_PROMPT_
Each line starting at the one that contains "A table is a" and ending at the one that contains "### **Usage of" must be returned exactly, and the rest of the listing is left out.

━━━ EXERCISE MATERIALS

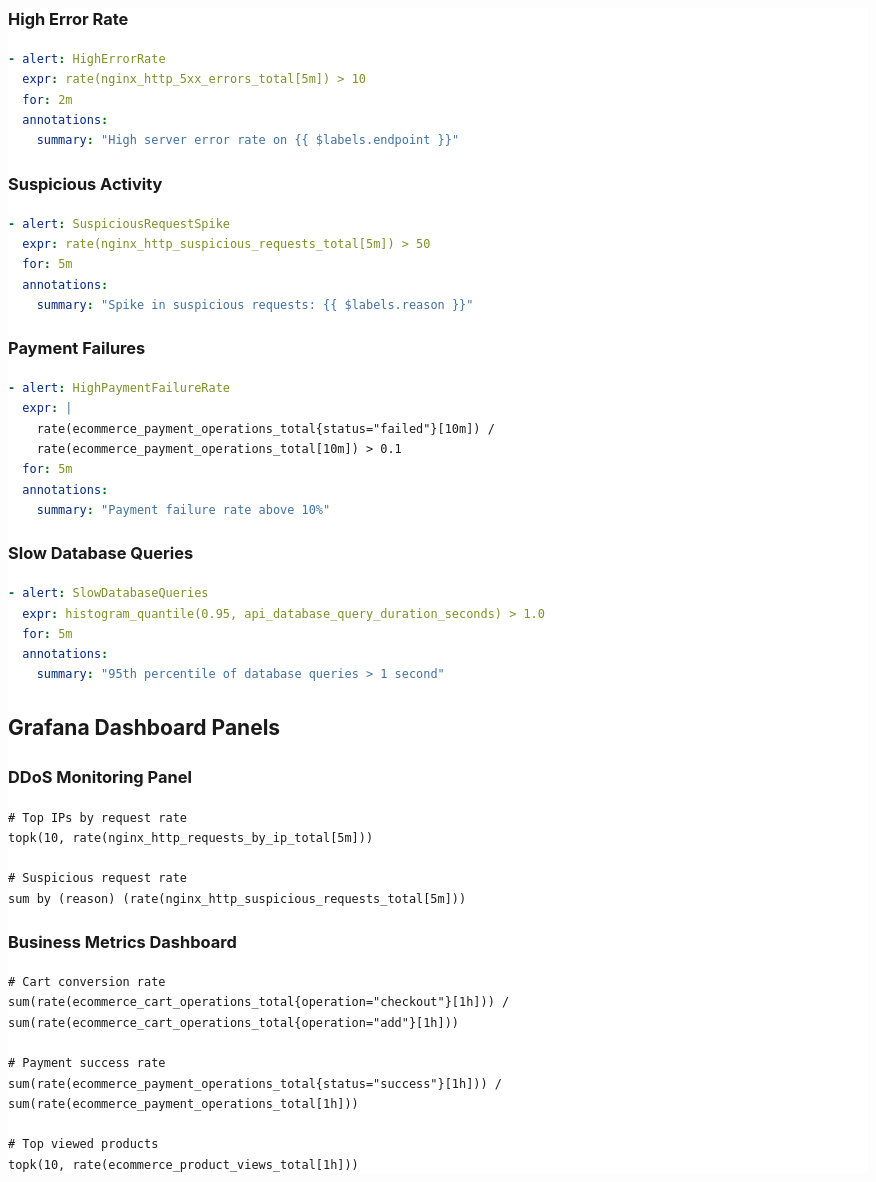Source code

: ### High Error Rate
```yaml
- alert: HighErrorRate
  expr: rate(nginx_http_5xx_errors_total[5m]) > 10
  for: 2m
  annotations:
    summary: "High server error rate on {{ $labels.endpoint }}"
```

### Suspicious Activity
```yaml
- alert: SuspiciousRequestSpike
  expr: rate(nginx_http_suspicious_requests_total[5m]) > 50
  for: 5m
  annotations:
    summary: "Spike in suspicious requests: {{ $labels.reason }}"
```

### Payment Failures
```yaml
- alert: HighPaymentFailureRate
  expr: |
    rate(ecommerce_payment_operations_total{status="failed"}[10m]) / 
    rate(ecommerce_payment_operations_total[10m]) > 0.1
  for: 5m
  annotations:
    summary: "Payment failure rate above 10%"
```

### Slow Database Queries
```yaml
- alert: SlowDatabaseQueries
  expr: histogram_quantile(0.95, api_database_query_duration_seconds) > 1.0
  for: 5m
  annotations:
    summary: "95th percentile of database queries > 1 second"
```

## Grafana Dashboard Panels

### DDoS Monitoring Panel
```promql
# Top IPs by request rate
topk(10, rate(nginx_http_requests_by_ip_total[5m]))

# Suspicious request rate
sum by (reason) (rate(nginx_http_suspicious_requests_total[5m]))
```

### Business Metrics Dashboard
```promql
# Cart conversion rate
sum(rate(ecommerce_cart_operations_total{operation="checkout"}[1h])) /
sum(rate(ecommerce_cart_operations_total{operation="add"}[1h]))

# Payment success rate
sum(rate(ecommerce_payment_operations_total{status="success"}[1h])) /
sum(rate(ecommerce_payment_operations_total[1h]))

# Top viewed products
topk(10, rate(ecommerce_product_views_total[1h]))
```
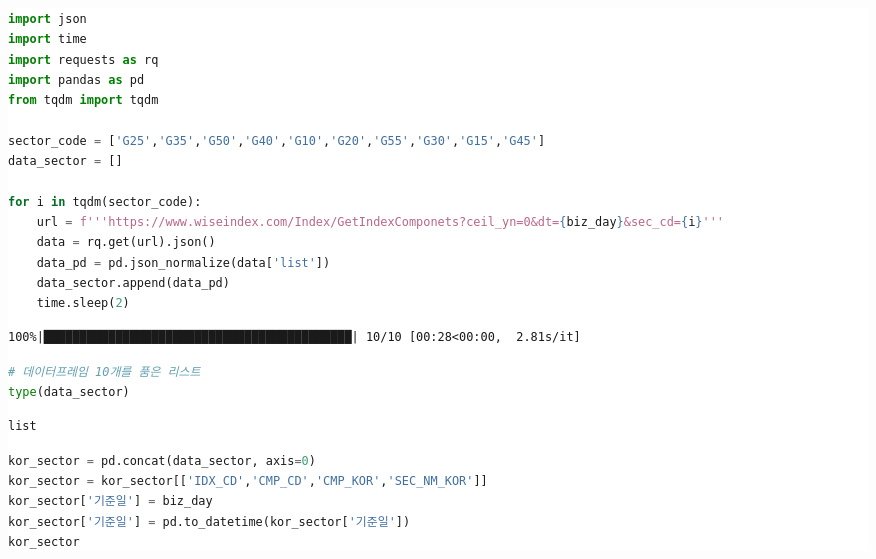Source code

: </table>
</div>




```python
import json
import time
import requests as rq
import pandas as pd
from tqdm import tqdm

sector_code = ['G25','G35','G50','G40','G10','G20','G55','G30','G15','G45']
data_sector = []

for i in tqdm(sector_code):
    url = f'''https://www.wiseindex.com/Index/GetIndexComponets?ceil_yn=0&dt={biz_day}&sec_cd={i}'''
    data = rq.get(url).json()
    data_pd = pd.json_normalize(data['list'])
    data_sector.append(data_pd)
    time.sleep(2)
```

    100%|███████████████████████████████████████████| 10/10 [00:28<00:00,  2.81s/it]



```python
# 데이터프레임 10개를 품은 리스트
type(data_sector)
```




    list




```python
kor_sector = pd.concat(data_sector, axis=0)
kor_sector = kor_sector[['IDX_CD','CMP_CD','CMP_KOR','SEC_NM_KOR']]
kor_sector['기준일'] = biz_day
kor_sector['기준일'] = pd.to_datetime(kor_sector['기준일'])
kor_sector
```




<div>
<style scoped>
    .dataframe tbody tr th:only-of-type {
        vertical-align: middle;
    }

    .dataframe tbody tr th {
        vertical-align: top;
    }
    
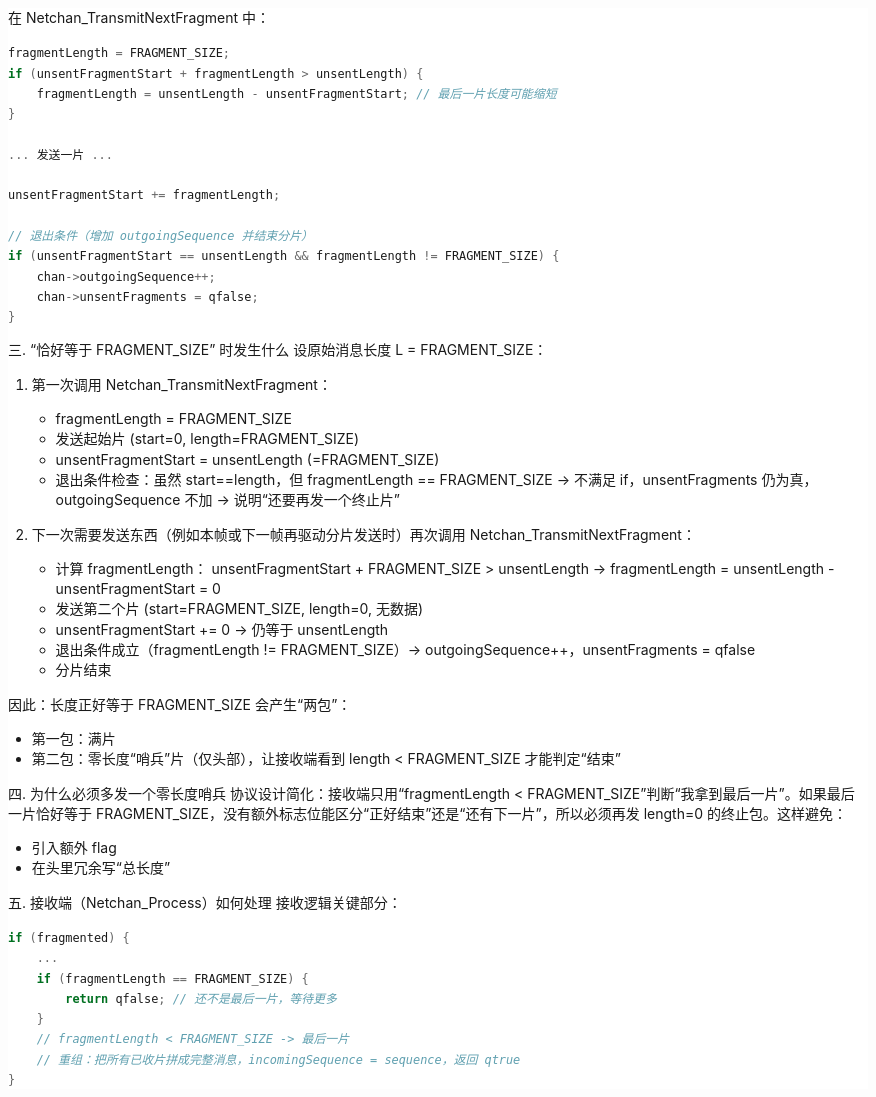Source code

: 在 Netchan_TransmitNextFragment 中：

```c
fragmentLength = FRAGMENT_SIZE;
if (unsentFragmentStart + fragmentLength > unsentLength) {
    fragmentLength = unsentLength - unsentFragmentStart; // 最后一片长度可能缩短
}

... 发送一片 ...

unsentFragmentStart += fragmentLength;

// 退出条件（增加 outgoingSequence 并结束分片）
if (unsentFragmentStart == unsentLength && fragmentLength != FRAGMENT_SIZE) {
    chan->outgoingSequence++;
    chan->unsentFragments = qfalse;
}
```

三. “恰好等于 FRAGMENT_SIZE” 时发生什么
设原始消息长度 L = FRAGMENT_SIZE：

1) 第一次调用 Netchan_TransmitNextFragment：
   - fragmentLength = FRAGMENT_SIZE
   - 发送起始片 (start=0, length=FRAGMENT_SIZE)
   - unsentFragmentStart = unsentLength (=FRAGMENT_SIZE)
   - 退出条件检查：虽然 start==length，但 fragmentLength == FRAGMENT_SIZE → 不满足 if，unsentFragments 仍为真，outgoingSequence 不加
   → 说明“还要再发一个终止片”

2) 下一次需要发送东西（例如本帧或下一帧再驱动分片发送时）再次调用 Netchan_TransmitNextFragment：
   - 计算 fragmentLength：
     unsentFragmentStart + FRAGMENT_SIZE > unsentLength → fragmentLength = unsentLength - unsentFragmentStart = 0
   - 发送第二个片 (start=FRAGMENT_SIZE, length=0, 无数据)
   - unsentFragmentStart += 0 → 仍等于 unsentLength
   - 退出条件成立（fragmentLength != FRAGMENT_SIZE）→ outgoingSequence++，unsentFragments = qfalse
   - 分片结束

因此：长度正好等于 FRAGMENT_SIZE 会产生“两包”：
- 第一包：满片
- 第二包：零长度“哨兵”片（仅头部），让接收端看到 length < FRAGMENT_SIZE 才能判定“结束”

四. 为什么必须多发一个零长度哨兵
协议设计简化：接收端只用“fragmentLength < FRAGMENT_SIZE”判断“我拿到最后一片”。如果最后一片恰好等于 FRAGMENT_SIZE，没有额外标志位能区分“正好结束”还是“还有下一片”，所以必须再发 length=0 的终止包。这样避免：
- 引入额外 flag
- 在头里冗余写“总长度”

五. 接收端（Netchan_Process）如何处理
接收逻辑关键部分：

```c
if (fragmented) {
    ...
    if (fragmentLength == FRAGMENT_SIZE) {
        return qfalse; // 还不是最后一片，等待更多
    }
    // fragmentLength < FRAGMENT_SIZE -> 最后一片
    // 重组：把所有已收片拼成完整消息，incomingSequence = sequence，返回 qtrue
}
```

━━━━━━
━━━ EXERCISE MATERIALS

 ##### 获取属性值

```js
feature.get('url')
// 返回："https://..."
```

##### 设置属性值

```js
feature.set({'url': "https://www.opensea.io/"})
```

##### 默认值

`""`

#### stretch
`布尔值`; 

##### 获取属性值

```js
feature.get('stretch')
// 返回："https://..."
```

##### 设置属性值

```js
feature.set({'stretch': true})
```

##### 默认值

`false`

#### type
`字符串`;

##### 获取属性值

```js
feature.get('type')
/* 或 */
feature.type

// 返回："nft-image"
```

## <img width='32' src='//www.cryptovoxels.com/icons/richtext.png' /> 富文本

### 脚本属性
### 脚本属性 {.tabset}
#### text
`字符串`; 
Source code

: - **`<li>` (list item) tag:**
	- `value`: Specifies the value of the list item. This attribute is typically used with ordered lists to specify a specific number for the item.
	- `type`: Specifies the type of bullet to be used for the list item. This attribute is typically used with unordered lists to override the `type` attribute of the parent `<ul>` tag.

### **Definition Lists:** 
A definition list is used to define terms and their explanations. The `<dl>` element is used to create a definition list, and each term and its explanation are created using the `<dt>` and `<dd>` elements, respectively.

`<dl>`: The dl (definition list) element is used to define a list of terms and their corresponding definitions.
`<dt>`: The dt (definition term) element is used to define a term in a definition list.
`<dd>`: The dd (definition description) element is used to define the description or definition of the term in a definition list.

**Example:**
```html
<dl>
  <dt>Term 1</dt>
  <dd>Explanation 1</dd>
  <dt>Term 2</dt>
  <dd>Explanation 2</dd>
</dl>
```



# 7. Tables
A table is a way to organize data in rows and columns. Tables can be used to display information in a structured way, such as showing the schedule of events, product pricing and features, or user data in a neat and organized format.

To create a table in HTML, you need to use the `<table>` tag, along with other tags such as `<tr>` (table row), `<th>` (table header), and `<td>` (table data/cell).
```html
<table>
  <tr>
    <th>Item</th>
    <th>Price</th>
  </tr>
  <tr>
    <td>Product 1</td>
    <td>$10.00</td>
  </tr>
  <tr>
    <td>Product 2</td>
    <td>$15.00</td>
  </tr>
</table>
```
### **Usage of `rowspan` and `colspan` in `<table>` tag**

━━━━━━

_SOLUTION TO THIS EXERCISE_
A table is a way to organize data in rows and columns. Tables can be used to display information in a structured way, such as showing the schedule of events, product pricing and features, or user data in a neat and organized format.

To create a table in HTML, you need to use the `<table>` tag, along with other tags such as `<tr>` (table row), `<th>` (table header), and `<td>` (table data/cell).
```html
<table>
  <tr>
    <th>Item</th>
    <th>Price</th>
  </tr>
  <tr>
    <td>Product 1</td>
    <td>$10.00</td>
  </tr>
  <tr>
    <td>Product 2</td>
    <td>$15.00</td>
  </tr>
</table>
```
### **Usage of `rowspan` and `colspan` in `<table>` tag**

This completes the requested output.